Page extract:

Content starts

Hannah Paveck is a PhD Candidate in Film Studies at King’s College London. Her doctoral project draws on the work of French philosopher Jean-Luc Nancy to examine sound and listening in contemporary global art cinema.

Content ends

Extracted material:

Content starts

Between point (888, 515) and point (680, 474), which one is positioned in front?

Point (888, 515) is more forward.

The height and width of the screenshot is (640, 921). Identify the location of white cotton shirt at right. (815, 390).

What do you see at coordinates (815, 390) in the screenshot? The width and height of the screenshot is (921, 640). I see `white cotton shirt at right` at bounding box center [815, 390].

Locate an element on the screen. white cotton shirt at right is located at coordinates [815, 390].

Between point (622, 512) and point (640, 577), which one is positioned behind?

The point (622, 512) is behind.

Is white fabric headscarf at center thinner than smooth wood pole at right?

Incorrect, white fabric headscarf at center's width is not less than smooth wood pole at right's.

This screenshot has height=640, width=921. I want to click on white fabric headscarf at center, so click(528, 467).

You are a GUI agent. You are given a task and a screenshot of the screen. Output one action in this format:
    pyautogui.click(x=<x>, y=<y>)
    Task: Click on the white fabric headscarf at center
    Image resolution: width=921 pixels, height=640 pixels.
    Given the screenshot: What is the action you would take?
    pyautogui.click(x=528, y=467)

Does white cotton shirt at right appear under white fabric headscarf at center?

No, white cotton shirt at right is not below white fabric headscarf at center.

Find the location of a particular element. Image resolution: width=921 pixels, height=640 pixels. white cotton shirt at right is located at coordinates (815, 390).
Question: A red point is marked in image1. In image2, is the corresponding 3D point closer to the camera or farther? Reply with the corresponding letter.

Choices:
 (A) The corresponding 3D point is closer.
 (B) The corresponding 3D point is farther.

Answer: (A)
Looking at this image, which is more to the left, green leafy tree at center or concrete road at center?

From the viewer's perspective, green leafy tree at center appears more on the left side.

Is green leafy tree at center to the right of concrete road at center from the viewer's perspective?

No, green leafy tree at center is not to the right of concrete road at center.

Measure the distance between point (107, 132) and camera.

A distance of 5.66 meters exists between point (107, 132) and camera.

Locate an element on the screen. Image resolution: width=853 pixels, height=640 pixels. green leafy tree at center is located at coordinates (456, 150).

Content ends

Task instructions:
**1.** In the biographical note, substitute "hearing" for "listening" and write out the passage between "Hannah Paveck is" and "global art cinema.", inclusive.
**2.** Answer from the biographical note:
(a) At which institution is Hannah Paveck a PhD Candidate?
(b) Whose work does her doctoral project draw on?
(c) What kind of cinema does the project examine?

Task results:
**1.**
Hannah Paveck is a PhD Candidate in Film Studies at King’s College London. Her doctoral project draws on the work of French philosopher Jean-Luc Nancy to examine sound and hearing in contemporary global art cinema.

**2.**
(a) King’s College London
(b) The French philosopher Jean-Luc Nancy
(c) Contemporary global art cinema